I gotta tell you though. Mornings? I am not a morning person. It is going to KILL me when the bug starts school and I'm going to have to get up regularly at six to get her butt on a bus.

I am a write at night person.  My daily routine looks like this.

7:00 - 8:30  - Cuddle the buggit who wakes up cranky when Daddy leaves the house.
8:30 - 10:00 - Either errands or Zumba
10:00 - 11:30 - Try to convince the baby to eat lunch, try to remember to eat lunch myself, start laundry.
11:30 - 3:30 - Somewhere in here is babysitting time, where I watch a friend's toddler of similar age/size to my own.
3:30 - 5:30 - Baby naptime.  Prepping dinner / Cleaning house.
5:30-6:30 - Write club on Wednesdays.  More dinner prep / cleaning otherwise.
6:30 - 7:30 - Weight lifting on MWF, other errands that didn't get done earlier.
7:30 - 8:30 - Dinner time
8:30 - 9:00 - Screw around on the internet time!
9:00 - 10:00 - Baby bath and bedtime ritual.
10:00 - 12:30 - WRITING TIME.  Which is also emailing queries time, writing blog status time, writing other emails I hadn't finished previously, other projects like my calligraphy & illumination work, and generally anything else I want to do sans baby.

Sometimes when I get on a hot streak, writing time gets extended to 2:30.  However, since the baby wakes up three or four times a night, this is a dangerous, dangerous tactic.

This too will pass though.I just have to keep telling myself that.  What are your favorite writing times?

Thursday, February 7, 2013

New member!


So I'm excited! Our writers' group, called Write Club!, may soon have a new member. When I first floated the idea of a writers' group on the classroom forum of my creative writing class, I admit I was terrified. There are so many stories of the "bad" sort of writers' groups.

For example...

Or this...

"What's wrong? "
"The group said they hate the Oxford comma! I'm never going back!"
I do not blame you seal. I do not blame you.

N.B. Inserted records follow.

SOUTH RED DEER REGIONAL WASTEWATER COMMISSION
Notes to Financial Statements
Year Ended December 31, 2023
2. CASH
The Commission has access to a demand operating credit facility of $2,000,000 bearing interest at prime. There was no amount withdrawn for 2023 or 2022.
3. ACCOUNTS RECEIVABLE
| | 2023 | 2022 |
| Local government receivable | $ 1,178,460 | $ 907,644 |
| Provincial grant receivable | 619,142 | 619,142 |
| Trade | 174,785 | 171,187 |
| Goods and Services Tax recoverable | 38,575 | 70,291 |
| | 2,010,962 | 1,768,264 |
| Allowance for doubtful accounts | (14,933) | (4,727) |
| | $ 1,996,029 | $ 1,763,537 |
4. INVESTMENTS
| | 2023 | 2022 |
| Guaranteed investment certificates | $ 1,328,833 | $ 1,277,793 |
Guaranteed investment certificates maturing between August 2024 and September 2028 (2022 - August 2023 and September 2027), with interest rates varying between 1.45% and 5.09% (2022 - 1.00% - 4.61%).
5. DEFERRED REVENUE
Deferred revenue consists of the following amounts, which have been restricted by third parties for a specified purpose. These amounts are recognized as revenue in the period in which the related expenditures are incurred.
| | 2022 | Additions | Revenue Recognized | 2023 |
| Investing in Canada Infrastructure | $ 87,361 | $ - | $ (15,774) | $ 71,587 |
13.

And Google will give you a thousand more links to similar stories. And yet, when only two people responded, I was still disappointed. But we were lucky.  We met for the first time two years ago, established a set of guidelines for meetings, and have been meeting regularly ever since. 

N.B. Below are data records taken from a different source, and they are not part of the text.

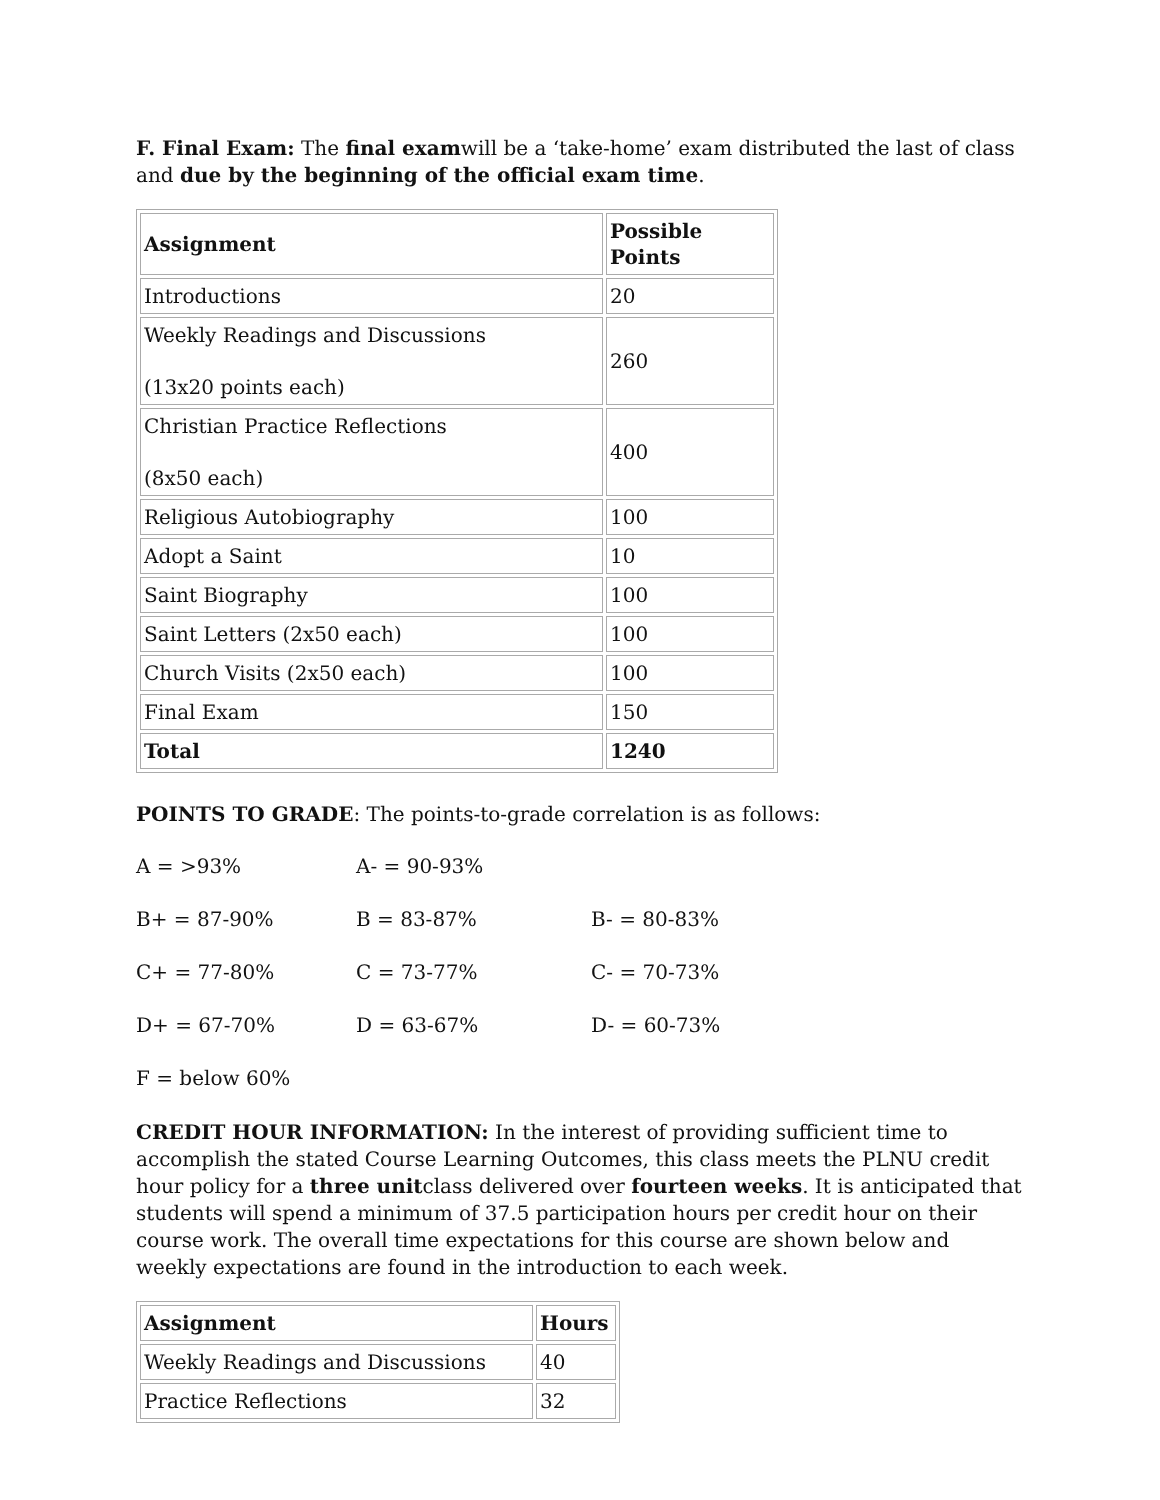F. Final Exam: The final examwill be a ‘take-home’ exam distributed the last of class and due by the beginning of the official exam time.
| Assignment | Possible Points |
| --- | --- |
| Introductions | 20 |
| Weekly Readings and Discussions (13x20 points each) | 260 |
| Christian Practice Reflections (8x50 each) | 400 |
| Religious Autobiography | 100 |
| Adopt a Saint | 10 |
| Saint Biography | 100 |
| Saint Letters (2x50 each) | 100 |
| Church Visits (2x50 each) | 100 |
| Final Exam | 150 |
| Total | 1240 |
POINTS TO GRADE: The points-to-grade correlation is as follows:
A = >93% A- = 90-93%
B+ = 87-90% B = 83-87% B- = 80-83%
C+ = 77-80% C = 73-77% C- = 70-73%
D+ = 67-70% D = 63-67% D- = 60-73%
F = below 60%
CREDIT HOUR INFORMATION: In the interest of providing sufficient time to accomplish the stated Course Learning Outcomes, this class meets the PLNU credit hour policy for a three unitclass delivered over fourteen weeks. It is anticipated that students will spend a minimum of 37.5 participation hours per credit hour on their course work. The overall time expectations for this course are shown below and weekly expectations are found in the introduction to each week.
| Assignment | Hours |
| --- | --- |
| Weekly Readings and Discussions | 40 |
| Practice Reflections | 32 |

We're tiny, which helps. There are only three of us which makes it easy to act like adults, but we also have very distinct perspectives so there is no "echo chamber" effect.  We talked early on about going public, but one of our members had attended several other writers' groups with the more toxic results. So we set a rule that we would go to an "invitation only" status instead of Public Russian Roulette. We wanted to maintain the quality of our group, and while there was some worry about becoming stagnant, we figured the risk wasn't worth the reward.

But at my latest meeting of the Triangle Sisters in Crime chapter, there was a lady who was looking for a critique group. She was interesting, engaged, and I could smell the "serious writer" on her. She also made insightful comments during the meeting, and displayed a sense of humor, and I think she'll make a great addition, if it works for her. (She has about a 45 minute travel time one way, which is a bit much, but we'll see.)

I will also say that we have one member who meets long distance via Skype, and that works out fine for us, because we email our submissions and critiques out before the meeting, so we have all the notes and the face-to-computer discussion works well. We may have to look into some more web-conferencing stuff like Google hangouts.

Also, we are in favor of the Oxford comma and will defend it to the DEATH.